_Document extract_.
- Type: Formation
- Underlies: Pedro Miguel & La Boca Formations
- Overlies: Culebra Formation
- Thickness: ~125 m (410 ft)

Lithology
- Primary: Sandstone, conglomerate
- Other: Claystone

Location
- Coordinates: 9°00′N 79°36′W﻿ / ﻿9.0°N 79.6°W
- Approximate paleocoordinates: 8°24′N 77°30′W﻿ / ﻿8.4°N 77.5°W
- Region: Panamá Province
- Country: Panama
- Extent: Panama Basin
- Cucaracha Formation (Panama)

= Cucaracha Formation =

Geologic formation in Panama

The Cucaracha Formation (Tca) is a geologic formation in Panama. It preserves vertebrate and plant fossils dating back to the Neogene period; Early to Middle Miocene epochs (Hemingfordian). Fossils of the crocodylian Centenariosuchus, the turtle Rhinoclemmys panamaensis and the artiodactyl Paratoceras have been found in the formation.

The Cucaracha Formation is approximately 125 m thick, and dated to 19 to 14 Ma.

_Exercises to complete_.
A. Answer these questions from the Cucaracha Formation text:
(i) Which formation does it overlie?
(ii) What are its primary rock types?
(iii) To what age range in Ma is it dated?
B. Reproduce the passage of the Cucaracha Formation text that begins with "The Cucaracha Formation (Tca)" and ends after "in the formation.", substituting "crocodile" for "crocodylian".
C. Condense the paragraph of the Cucaracha Formation text beginning "The Cucaracha Formation (Tca) is" into a bulleted list that keeps its main facts.

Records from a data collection
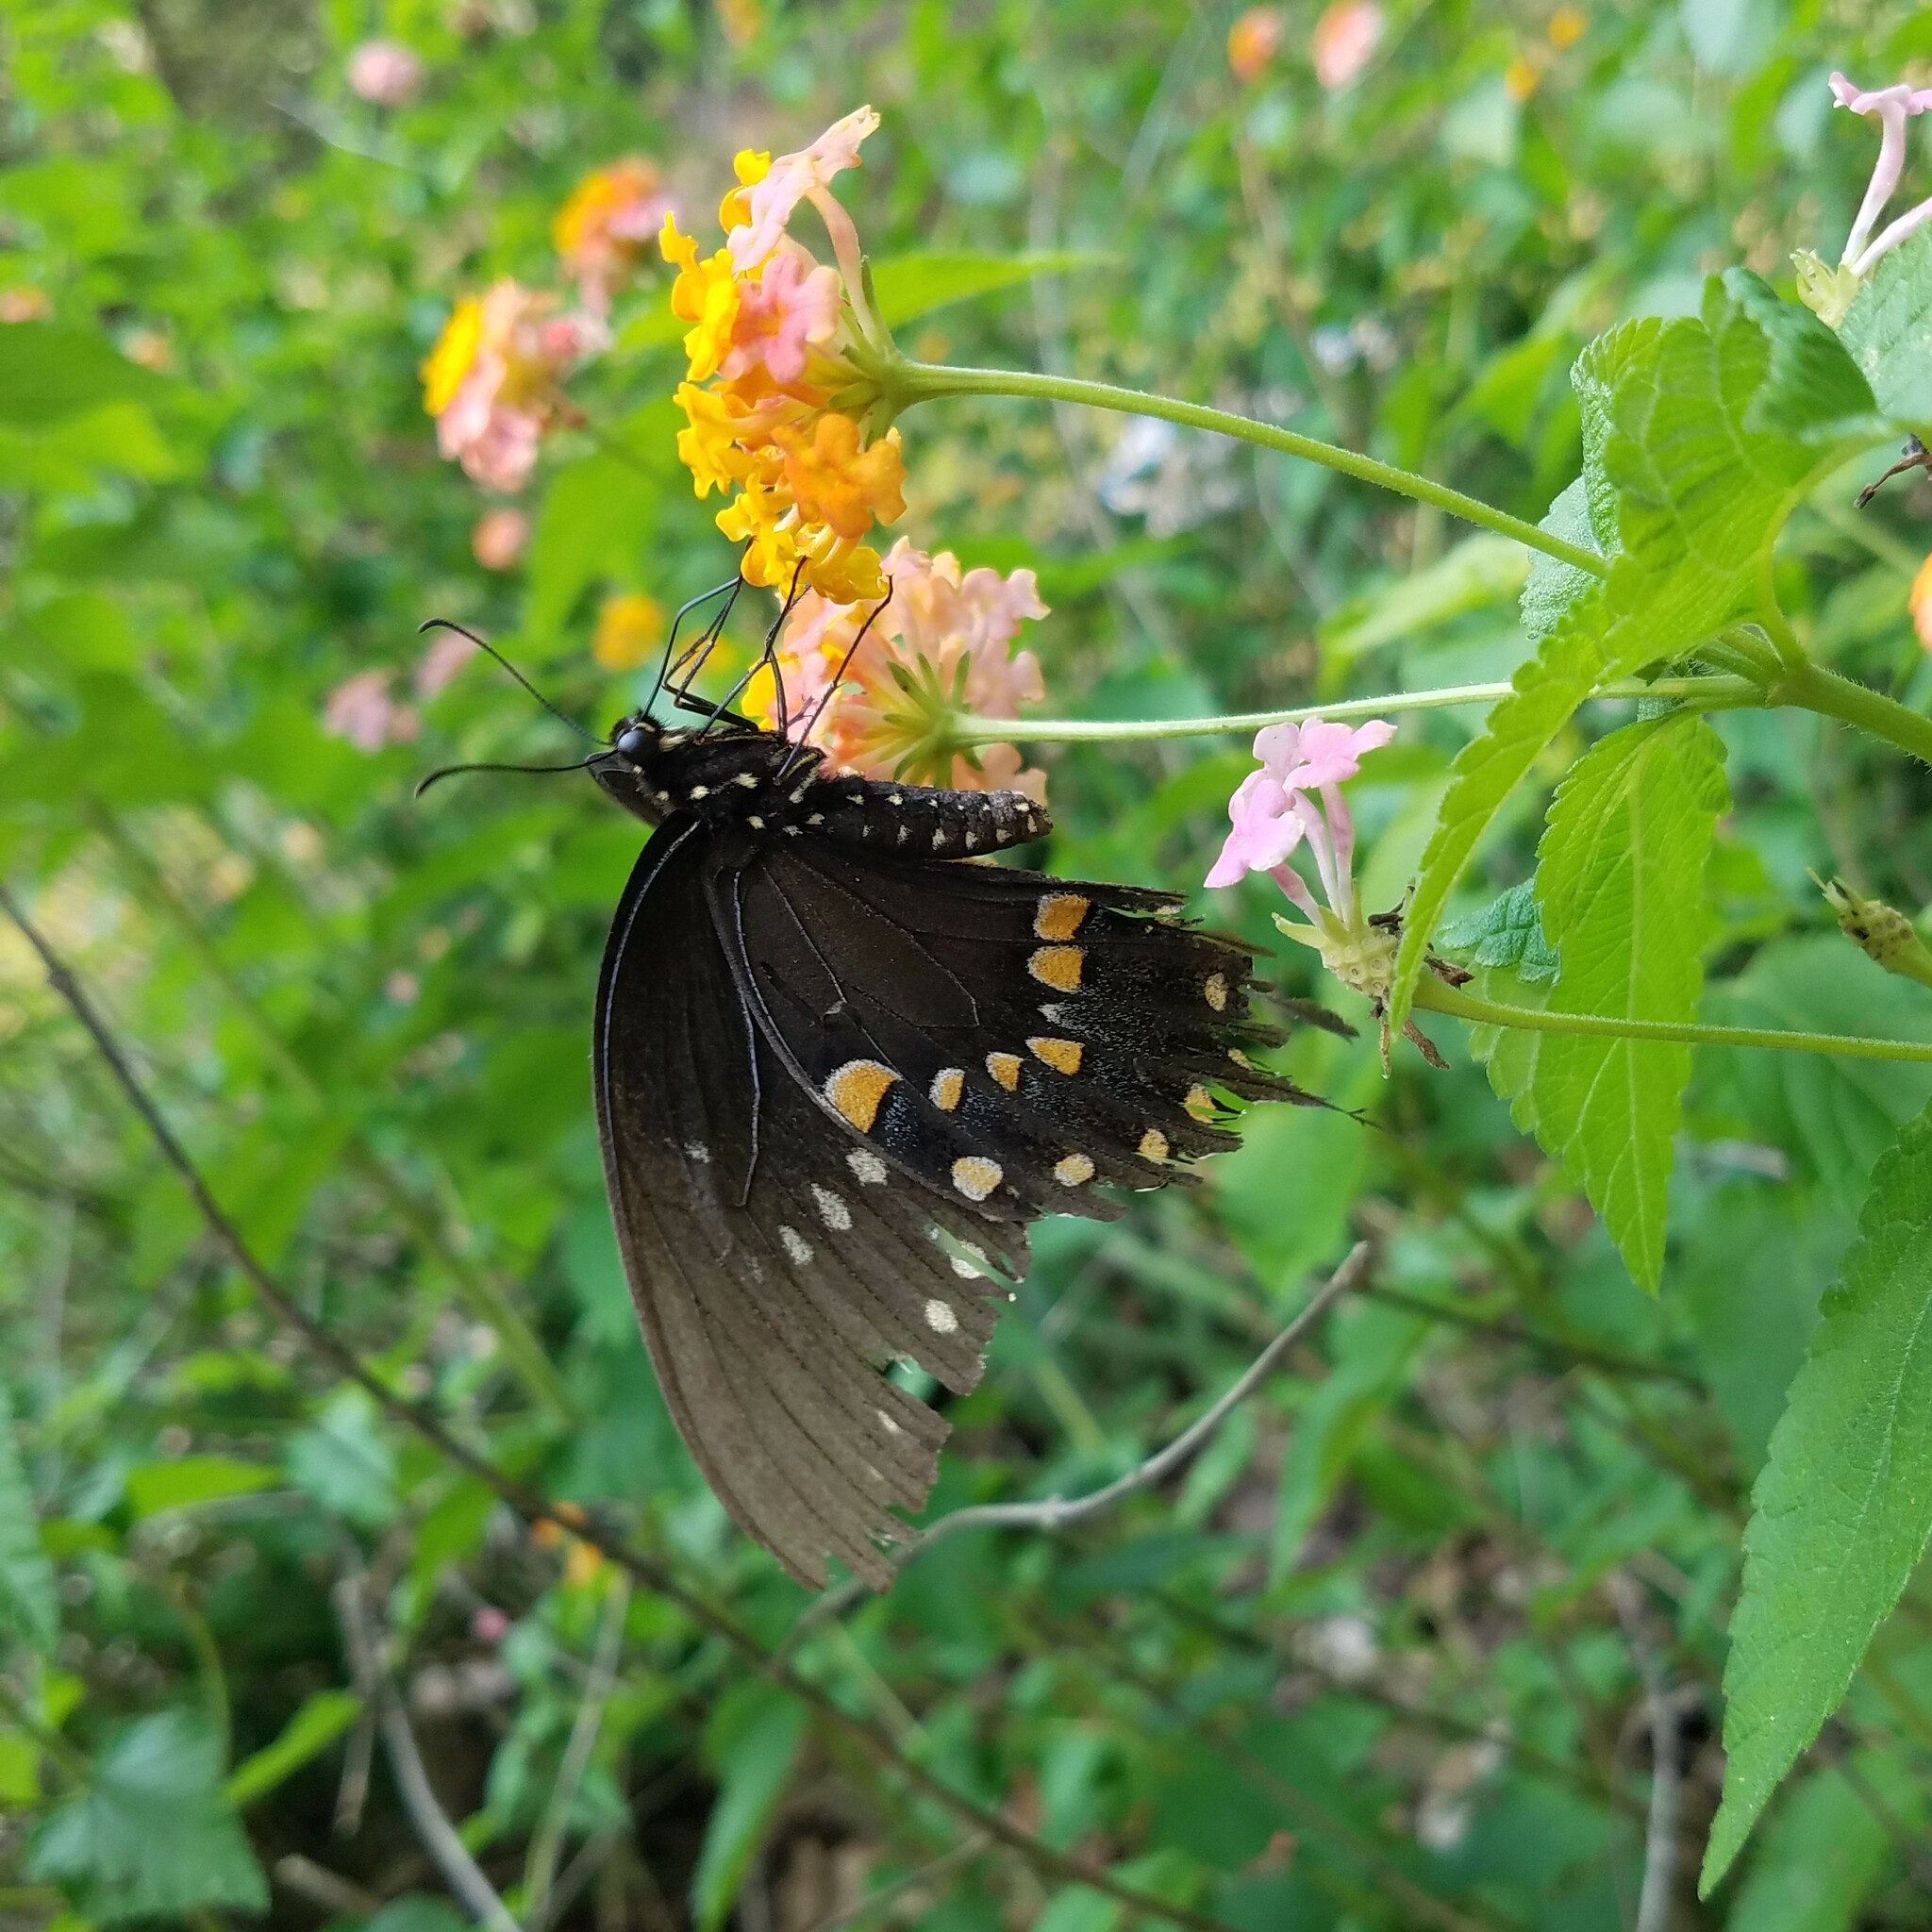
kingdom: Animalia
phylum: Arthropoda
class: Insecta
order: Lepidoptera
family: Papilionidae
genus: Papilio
...
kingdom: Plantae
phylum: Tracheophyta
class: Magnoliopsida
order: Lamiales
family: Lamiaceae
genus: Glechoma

_Responses per task_.
A.
(i) Culebra Formation
(ii) Sandstone and conglomerate
(iii) 19 to 14 Ma

B.
The Cucaracha Formation (Tca) is a geologic formation in Panama. It preserves vertebrate and plant fossils dating back to the Neogene period; Early to Middle Miocene epochs (Hemingfordian). Fossils of the crocodile Centenariosuchus, the turtle Rhinoclemmys panamaensis and the artiodactyl Paratoceras have been found in the formation.

C.
- Geologic formation in Panama, abbreviated Tca
- Preserves vertebrate and plant fossils from the Neogene period, Early to Middle Miocene epochs (Hemingfordian)
- Fossils found include the crocodylian Centenariosuchus, the turtle Rhinoclemmys panamaensis and the artiodactyl Paratoceras